Delivering the keynote speech at the CIM Future Marketer’s Conference, MTI Consulting CEO Hilmy Cader inaugurated the session with two hard-hitting questions of whether there are sufficient marketers as CEOs and if marketing is the most respected function.
After the ‘target audience’ agreed that neither one of the questions can be answered satisfactorily, he continued to discourse the importance of ‘value creation’ by the marketers, since the profession is misunderstood and the scope is not appreciated. His presentation was themed ‘Forget Marketing – Focus on Cross-Functional Value Creation’.
Drawing from his consulting experience, he emphasised on how marketing in many scenarios had failed to produce or effectively convey the business value creation made by marketing and that marketing was largely high on ‘silo impact.’ This established the game plan for the session which was to drive the thinking, in order to achieve career progression and respect for the future marketers.
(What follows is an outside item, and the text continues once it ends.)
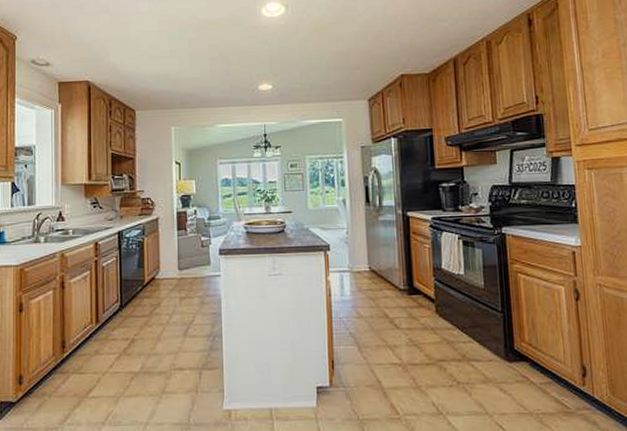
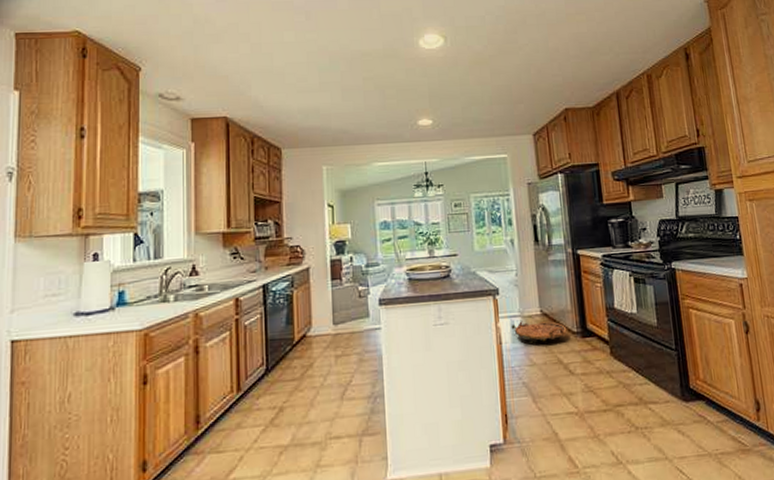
woven basket: none [340,276,394,298] -> present [511,321,567,344]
He also highlighted the pressure on future marketers to break away from functional specialisation, to value creation and thus need to forget about the term marketing in order to adapt to changing business requirements.
Firstly he pointed out how capital has become increasingly impatient with regards to returns on investment on marketing activity. It has become very essential to prove and balance short term and long term impacts of marketing activity. The obligation to deliver quick short term results as a marketer has increased largely over the last few years.
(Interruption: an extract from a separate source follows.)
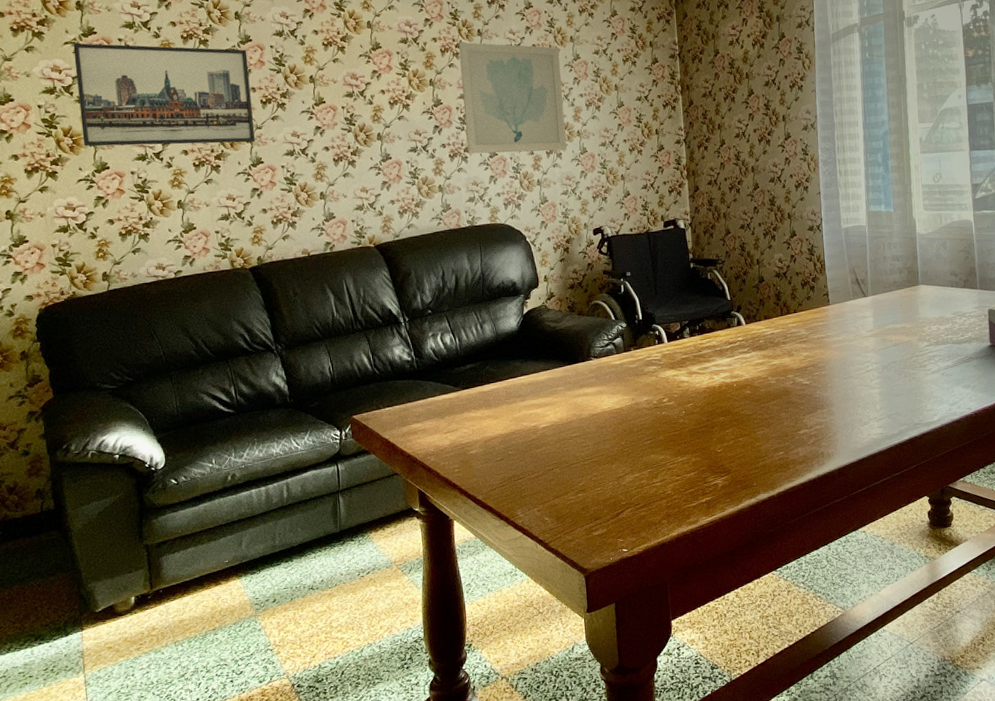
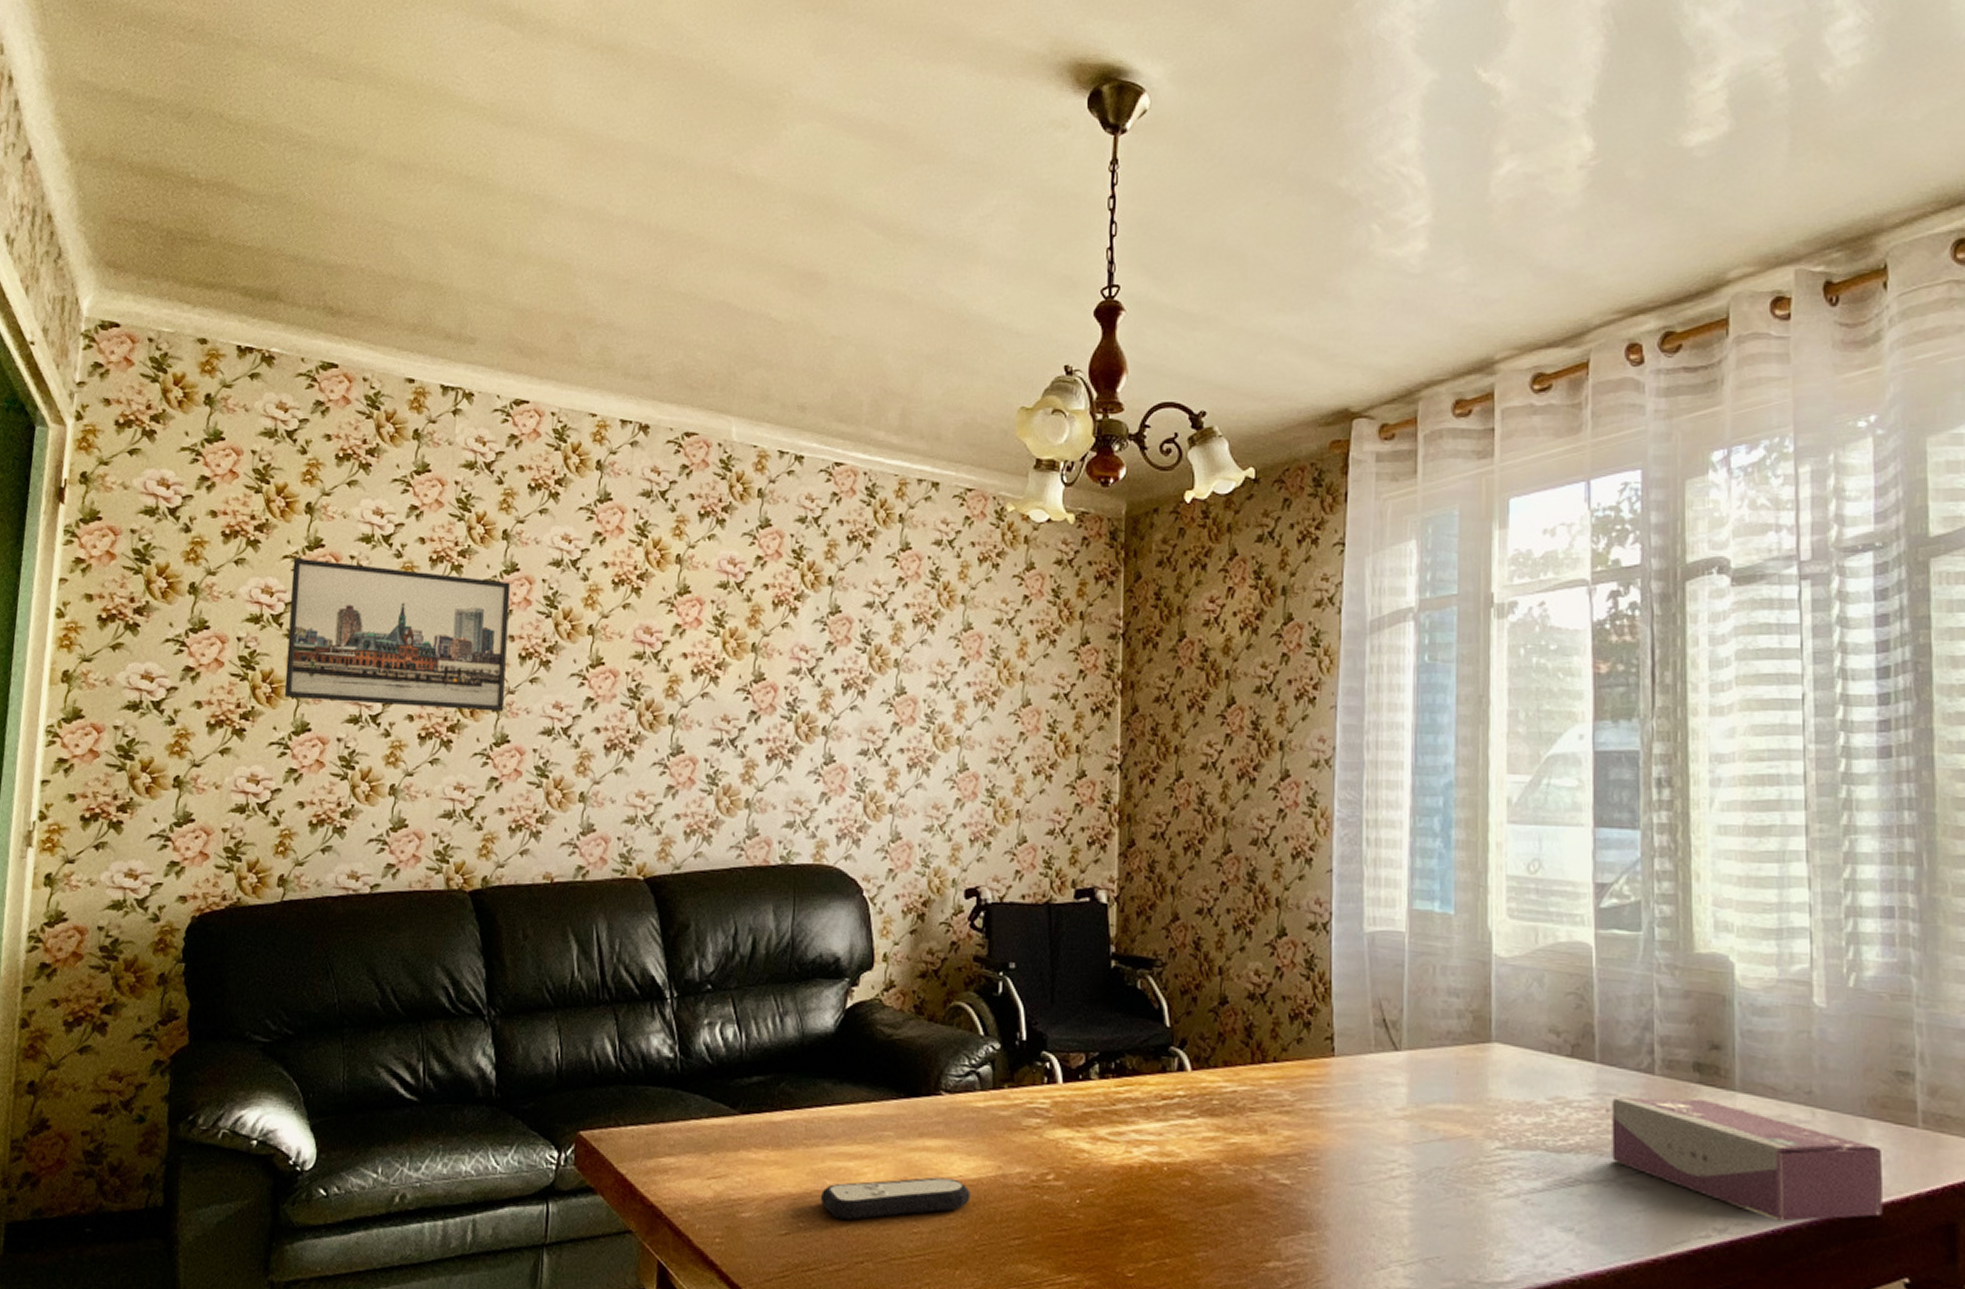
wall art: present [459,42,567,154] -> none [792,592,943,764]
remote control: none [520,410,617,445] -> present [820,1177,971,1220]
Furthermore, it is important to drive marketing accountability by effectively measuring and evaluating marketing impact. While the general notion may be that measuring marketing impact is difficult due to its intangible nature, it is up to the business to devise effective criteria to evaluate such activity. Every marketing activity should have an ROI and there has to be a strong fundamental appreciation of financials among marketers.
As marketers, it is also important to rationalize everything from products, brands, customers, channels and marcoms and ask the hard questions. How does each and every item impact the bottom line? If they do not add value, then why do it at all? Hilmy exemplified this notion by using an example of how a prevalent MNC rationalised their brand portfolio, which ultimately increased the margins for the entire organisation.
There is also an increasing need for marketers to attain a deeper appreciation of behavioral sciences such as psychology, sociology and demography. Understanding complex human behavior has become a vital necessity among marketers and using these to develop behavioral and scientific models to complement marketing activity is very important and will help businesses to gain significant competitive advantages.
Elaborating on how Tesco and popular disruptive models such as Airbnb have redefined supply chains, Hilmy also pointed out how marketers need to understand the importance of the supply chain. Mentioning that it is as important as the demand chain, he went on to explain how channel power has also evolved with more collaboration activity taking precedence over dominance.
Talking on value chain specialisation, he addressed how ‘silo mentality’ is being overpowered by increasing cross functional value creation which is also applicable to conventional financial systems. Hence, it is becoming important for marketers to think and learn business processes in cross functions.
Furthermore, Hilmy touched upon marketers need to drive sustainable initiatives and to address mass socio-economic challenges within the lower level of the pyramid, which is mainly an untapped business opportunity. Finally he concluded by appealing to marketers to always ask the hard questions, keep things extremely simple and to ‘be thought masters before toast masters!’